TO DO: Count, in the listing that follows, every line containing the word "round". Give the number by itself.
*** GIVEN INFORMATION ***
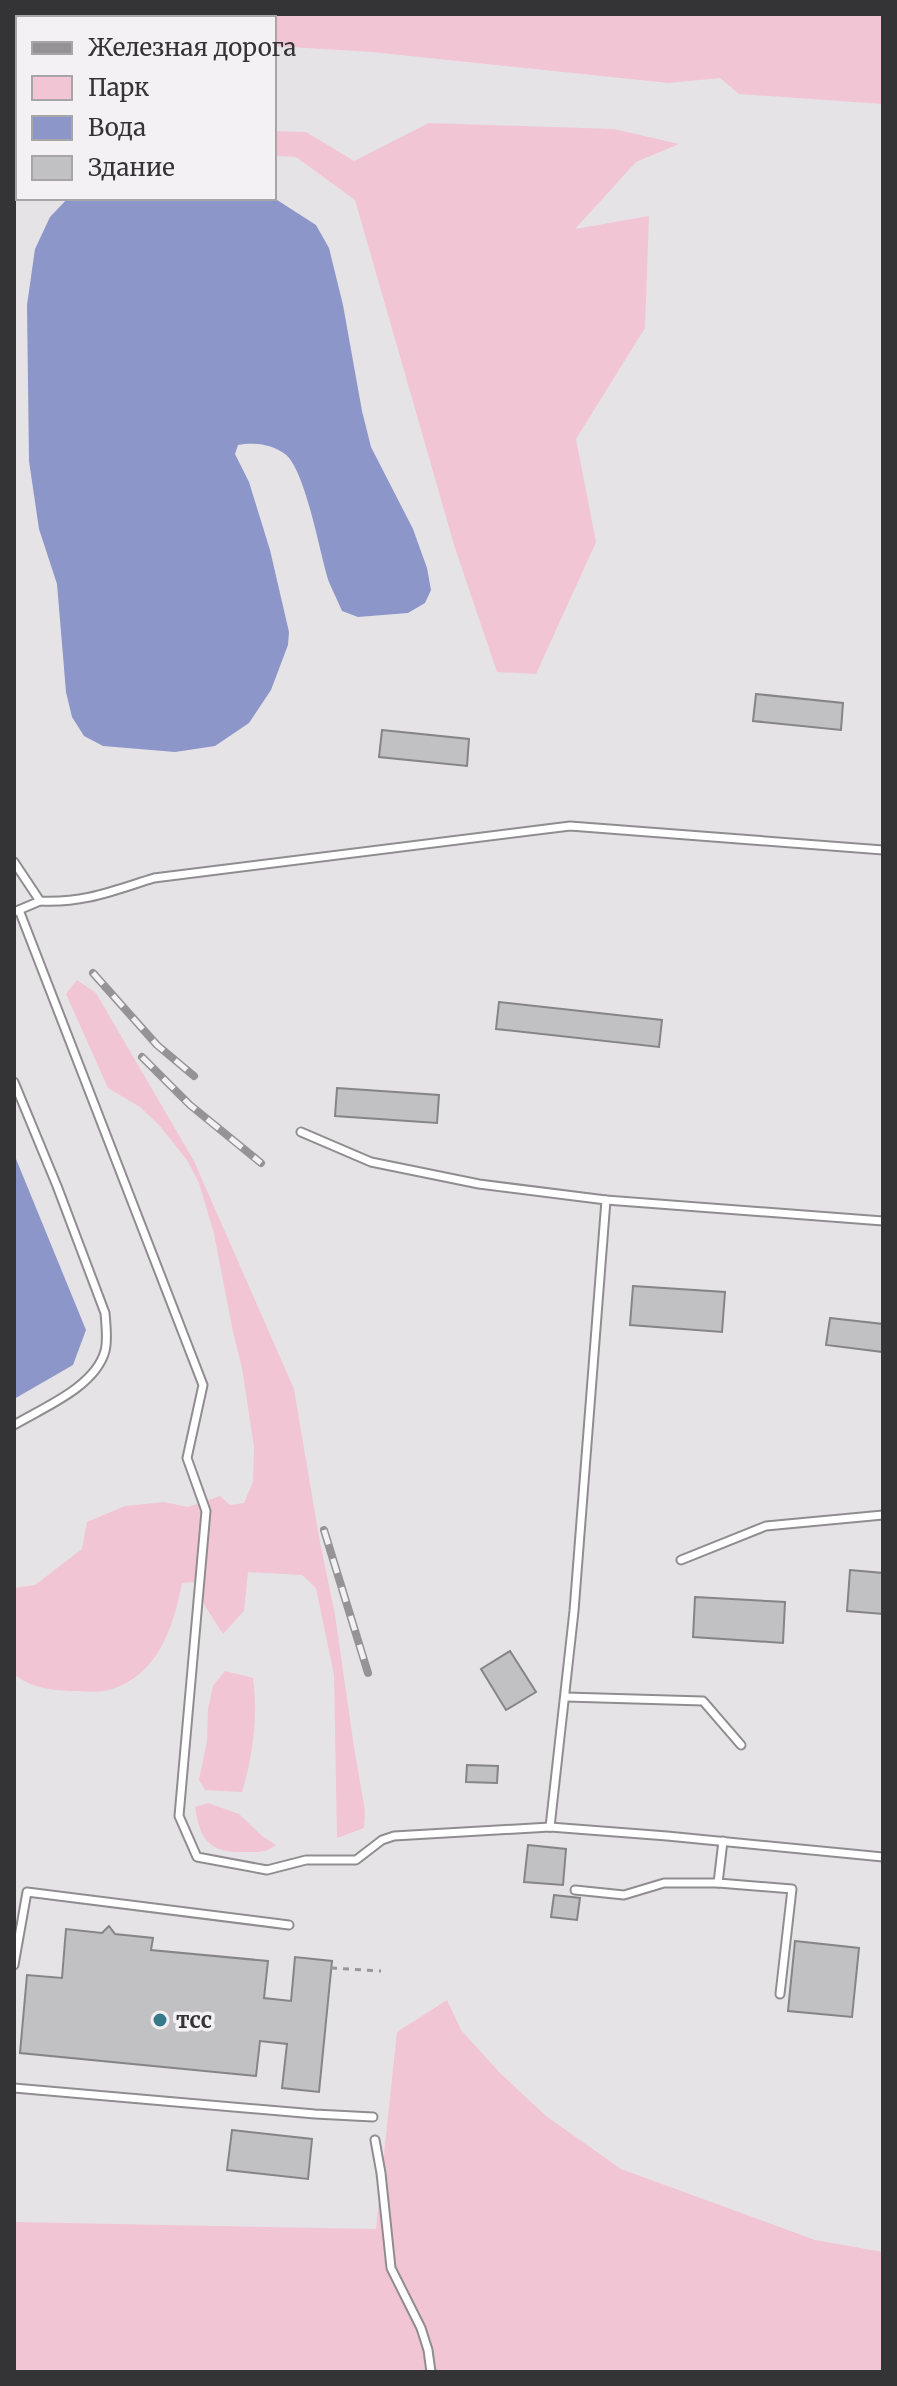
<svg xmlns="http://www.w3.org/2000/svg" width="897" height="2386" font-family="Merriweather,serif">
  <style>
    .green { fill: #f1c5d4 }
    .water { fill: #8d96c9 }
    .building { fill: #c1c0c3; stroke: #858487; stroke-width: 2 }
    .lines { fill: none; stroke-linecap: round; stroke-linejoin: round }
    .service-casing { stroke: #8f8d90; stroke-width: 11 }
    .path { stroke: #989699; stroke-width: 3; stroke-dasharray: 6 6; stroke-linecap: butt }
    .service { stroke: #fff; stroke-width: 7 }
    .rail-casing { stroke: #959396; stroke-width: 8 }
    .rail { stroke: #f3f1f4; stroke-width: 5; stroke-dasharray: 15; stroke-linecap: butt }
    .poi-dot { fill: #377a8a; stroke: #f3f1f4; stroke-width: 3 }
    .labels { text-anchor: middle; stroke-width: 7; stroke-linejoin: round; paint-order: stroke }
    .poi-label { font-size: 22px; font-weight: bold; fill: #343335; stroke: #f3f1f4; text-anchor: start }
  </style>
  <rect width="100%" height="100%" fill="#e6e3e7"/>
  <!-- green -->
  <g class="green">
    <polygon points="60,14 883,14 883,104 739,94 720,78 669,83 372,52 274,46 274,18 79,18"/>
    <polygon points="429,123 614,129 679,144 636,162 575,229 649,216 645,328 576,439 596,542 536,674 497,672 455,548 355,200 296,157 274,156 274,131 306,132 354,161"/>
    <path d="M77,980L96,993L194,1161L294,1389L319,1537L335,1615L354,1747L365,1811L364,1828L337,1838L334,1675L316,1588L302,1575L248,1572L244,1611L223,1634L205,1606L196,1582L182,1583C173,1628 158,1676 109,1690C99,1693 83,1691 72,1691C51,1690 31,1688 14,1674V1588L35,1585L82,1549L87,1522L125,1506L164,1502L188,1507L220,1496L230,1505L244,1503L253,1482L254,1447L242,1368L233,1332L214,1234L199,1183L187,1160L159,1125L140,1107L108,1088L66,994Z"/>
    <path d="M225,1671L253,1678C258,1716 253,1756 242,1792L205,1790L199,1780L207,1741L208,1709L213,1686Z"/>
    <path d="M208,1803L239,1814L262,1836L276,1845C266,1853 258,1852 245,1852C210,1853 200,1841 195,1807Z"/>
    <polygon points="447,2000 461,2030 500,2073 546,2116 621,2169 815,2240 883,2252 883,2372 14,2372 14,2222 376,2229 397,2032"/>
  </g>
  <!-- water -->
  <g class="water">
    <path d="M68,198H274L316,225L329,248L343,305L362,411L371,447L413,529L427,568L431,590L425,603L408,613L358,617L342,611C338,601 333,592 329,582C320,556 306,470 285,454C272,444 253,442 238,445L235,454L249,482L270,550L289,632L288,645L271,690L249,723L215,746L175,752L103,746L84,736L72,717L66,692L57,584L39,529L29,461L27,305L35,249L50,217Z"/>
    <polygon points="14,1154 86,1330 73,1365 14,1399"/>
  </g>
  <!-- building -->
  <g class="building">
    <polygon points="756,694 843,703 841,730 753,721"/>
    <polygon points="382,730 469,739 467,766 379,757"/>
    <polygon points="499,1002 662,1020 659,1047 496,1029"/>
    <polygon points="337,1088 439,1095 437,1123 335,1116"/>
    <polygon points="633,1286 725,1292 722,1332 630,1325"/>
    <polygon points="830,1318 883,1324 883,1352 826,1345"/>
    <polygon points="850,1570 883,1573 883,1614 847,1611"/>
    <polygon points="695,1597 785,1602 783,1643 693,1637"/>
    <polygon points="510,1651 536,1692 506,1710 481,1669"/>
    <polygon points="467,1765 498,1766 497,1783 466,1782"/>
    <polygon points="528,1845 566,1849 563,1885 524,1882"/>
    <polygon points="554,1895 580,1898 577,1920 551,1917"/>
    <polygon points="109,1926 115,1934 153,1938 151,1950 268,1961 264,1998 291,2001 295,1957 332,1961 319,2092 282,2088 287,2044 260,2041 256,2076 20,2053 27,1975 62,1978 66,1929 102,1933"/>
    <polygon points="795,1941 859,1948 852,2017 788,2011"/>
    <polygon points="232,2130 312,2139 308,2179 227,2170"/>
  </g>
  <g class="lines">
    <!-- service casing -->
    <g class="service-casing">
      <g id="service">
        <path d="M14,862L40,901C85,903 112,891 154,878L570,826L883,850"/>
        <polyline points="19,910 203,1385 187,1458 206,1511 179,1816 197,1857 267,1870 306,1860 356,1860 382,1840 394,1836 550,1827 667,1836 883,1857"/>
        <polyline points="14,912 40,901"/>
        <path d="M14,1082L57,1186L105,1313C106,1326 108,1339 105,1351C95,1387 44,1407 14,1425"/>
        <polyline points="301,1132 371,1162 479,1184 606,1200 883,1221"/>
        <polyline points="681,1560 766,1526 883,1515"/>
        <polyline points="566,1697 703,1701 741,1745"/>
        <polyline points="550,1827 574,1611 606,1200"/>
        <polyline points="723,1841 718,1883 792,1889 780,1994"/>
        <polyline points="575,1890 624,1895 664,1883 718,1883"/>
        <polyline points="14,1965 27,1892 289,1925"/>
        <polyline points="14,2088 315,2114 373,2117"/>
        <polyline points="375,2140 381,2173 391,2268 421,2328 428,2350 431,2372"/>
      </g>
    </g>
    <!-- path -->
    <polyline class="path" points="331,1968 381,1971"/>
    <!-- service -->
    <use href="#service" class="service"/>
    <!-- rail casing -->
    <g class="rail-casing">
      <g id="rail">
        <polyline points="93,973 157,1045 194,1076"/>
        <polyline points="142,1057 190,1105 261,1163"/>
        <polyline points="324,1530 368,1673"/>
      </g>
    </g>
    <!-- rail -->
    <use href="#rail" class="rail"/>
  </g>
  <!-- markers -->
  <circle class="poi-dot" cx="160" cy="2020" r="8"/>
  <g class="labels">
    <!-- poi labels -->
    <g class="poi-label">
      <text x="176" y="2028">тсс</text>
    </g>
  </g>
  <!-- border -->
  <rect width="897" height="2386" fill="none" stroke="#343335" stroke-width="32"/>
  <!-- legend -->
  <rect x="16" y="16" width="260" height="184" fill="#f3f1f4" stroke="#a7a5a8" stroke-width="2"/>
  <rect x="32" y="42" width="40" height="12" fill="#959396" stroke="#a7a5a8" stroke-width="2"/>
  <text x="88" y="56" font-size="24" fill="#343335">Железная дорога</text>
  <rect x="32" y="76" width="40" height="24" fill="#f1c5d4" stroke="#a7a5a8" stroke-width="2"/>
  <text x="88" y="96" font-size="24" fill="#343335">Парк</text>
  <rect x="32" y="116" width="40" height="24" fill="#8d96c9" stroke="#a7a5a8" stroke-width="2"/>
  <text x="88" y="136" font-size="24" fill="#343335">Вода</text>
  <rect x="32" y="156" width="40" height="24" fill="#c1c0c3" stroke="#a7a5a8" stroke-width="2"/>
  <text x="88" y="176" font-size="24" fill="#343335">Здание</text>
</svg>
*** End of GIVEN INFORMATION ***
ANSWER SECTION: 2